Barrier, Eric, Marie-Francoise Brunet, Bruno Vrielynck, Jean-Paul Cadet, CNRS, Paris Cedex, France

 

The Middle East Basins Evolution Programme (MEBE) aims at reconstructing the tecton­ic evolution of the Middle East since Mesozoic. From the results of 25 scientific teams work­ing in the fiels of tectonics, sedimentology, stratigraphy, basin modelling and kinematics, we propose a set of palinspastic tectonic maps based on an up-to-date kinematic reconstruc­tion. We propose a model of tectonic evolution of each of the Tethyan margins before the Eurasia-Arabia collision and of the collision itself. In our reconstruction we precise the age of the major tectonic events (rifting, marginal basin opening, subsidence of basins, basin inversion, major orogeny, main transcurrent faults, ...) that have succeded in the Middle East since Triassic.

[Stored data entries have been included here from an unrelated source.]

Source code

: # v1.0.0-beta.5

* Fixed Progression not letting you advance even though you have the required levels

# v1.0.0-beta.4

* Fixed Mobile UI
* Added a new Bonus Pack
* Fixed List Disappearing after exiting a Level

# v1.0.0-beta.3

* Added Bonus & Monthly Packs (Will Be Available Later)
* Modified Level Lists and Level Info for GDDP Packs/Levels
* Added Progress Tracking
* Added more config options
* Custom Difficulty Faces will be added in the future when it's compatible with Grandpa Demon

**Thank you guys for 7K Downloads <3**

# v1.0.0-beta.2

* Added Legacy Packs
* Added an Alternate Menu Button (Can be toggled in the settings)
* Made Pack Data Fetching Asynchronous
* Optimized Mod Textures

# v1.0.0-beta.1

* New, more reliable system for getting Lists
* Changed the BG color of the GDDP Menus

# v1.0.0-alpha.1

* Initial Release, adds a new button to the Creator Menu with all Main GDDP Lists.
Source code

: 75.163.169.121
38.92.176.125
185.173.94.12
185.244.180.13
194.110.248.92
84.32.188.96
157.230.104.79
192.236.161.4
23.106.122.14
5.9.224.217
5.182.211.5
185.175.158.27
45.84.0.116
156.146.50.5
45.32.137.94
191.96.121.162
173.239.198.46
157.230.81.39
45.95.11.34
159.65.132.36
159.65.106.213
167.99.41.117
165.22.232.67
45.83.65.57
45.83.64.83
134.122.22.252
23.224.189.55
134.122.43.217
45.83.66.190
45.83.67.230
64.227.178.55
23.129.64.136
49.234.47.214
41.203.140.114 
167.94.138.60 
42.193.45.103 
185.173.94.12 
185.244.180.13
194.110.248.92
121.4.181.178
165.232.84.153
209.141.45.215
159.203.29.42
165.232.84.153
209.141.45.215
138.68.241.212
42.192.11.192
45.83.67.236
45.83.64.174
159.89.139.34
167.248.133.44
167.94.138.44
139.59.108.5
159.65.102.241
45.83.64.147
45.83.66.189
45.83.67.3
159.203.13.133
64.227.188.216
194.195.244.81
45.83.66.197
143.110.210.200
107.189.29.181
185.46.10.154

After the Cimerian orogeny (the collision of Gondwanian blocs with the Eurasian margin) from Middle Triassic to Early Jurasssic, an active margin and a passive margin respectively developed North and South of the Tethyan oceanic domain. Until the closure of this domain in Cenozoic, each margin is characterized by its own tectonic evolution. Extensional tecton­ics mainly developed in the passive southern margin and in the Arabian platform (except during the Late Cretaceous obduction). On the contrary, the Northern active margin record­ed a more complex tectonic evolution characterized by: opening of back-arc and marginal basins, several regional inversions and compressional tectonics. The deformations related to the early stage of the Arabia-Eurasia collision appeared in Late Eocene (in inner Zagros). The collisional tectonics mainly developed during Neogene after the complete closure of the remant Tethyan oceanic domain.